Holds all offline data analysis scripts for Project Sidewalk required for our forthcoming paper submission
3 stars 0 forks source link

Compute percent agreement for production dataset #6

Open misaugstad opened 6 years ago

misaugstad commented 6 years ago

Here is the algorithm that @manaswis and I came up with, as written by @manaswis on Slack:

For agreement/consensus, we want to be able to say that an object was marked as a problem by X users out of Y users who audited this street. So in our results, we can say "Amongst streets audited by multiple users, X% of labels have Y% agreement" and then we break it down by label type.
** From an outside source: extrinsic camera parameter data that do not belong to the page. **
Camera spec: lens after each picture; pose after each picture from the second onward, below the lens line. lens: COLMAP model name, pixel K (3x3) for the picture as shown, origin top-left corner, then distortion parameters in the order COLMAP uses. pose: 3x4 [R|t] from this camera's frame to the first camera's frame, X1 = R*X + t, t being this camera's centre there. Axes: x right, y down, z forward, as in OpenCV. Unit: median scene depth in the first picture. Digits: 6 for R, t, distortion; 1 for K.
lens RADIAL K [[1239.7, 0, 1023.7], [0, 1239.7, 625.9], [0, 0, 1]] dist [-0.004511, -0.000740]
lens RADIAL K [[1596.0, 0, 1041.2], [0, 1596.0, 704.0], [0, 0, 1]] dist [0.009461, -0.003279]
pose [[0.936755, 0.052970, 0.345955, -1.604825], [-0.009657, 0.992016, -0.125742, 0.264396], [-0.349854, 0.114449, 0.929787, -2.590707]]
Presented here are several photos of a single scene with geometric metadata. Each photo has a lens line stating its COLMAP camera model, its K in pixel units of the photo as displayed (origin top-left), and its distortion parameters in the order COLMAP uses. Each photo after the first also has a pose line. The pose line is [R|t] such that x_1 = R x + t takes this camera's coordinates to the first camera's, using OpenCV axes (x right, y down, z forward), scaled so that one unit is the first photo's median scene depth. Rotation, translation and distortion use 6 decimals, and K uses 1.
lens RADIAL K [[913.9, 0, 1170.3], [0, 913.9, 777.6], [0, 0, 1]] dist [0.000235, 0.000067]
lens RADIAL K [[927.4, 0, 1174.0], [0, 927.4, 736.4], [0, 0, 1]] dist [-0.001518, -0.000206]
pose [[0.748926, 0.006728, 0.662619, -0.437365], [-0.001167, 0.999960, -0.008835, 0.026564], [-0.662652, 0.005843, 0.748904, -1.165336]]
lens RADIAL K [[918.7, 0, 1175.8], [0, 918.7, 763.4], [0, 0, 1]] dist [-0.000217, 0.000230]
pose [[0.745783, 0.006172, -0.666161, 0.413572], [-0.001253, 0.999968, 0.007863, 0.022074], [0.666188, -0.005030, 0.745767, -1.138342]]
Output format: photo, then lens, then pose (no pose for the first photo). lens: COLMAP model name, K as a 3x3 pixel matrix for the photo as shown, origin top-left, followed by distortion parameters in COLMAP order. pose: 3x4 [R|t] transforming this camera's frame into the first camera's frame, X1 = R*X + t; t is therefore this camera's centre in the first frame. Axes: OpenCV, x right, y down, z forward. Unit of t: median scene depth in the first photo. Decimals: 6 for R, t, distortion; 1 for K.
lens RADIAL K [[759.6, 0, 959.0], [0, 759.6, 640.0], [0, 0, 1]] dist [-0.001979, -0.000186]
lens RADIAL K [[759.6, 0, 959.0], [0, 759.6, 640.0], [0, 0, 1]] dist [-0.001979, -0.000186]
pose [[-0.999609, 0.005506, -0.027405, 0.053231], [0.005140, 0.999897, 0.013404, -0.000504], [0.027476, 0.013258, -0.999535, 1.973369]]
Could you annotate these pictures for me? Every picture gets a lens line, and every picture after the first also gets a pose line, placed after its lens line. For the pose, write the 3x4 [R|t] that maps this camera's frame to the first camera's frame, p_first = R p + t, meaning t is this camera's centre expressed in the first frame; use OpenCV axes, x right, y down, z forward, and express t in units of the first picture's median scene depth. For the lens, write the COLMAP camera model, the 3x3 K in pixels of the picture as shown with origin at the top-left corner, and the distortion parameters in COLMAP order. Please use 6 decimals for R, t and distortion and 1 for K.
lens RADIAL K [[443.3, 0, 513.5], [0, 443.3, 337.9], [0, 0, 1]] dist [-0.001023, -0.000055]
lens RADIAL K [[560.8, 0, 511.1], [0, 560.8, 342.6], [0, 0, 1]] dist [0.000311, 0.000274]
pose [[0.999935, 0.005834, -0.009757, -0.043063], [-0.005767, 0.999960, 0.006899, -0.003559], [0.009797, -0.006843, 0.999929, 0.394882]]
So to do this, for a street, we first have to get both the number of users who said there was a problem (for a cluster), and the number of users who said there was no problem. We decided to do this in the following way: for a label cluster (after doing single and multi user clustering), the number of users who have a label in the cluster is the number who said there was a problem. To get the number who said it wasn't a problem: we find which street is closest to that cluster, and then we count the number of users that placed any label on that street, but did not have a label in that cluster. Based on these number, we calculate the percent agreement for a problem cluster.

Although I have an idea for how we can simplify the algorithm, while still feeling confident in the results. Instead of counting the number of users who placed a label on that street, I think we can just take the number of users who audited that street, but only because we are looking at the set of "good" users (i.e., those with a high labeling frequency). Looking at users who had placed a label on that particular street was mostly meant to find users who acutally audited the street; I think this is covered when we are looking at our set of "good" users.

@manaswis how do you feel about that modification and its justification?

misaugstad commented 6 years ago

Just want to add the rationale behind the user agreement analysis here: high agreement is meant as a proxy for quality of data (since we know that higher agreement means higher precision). We can also use the characteristics of the streets with high/low agreement to characterize the difficulty of certain types of routes.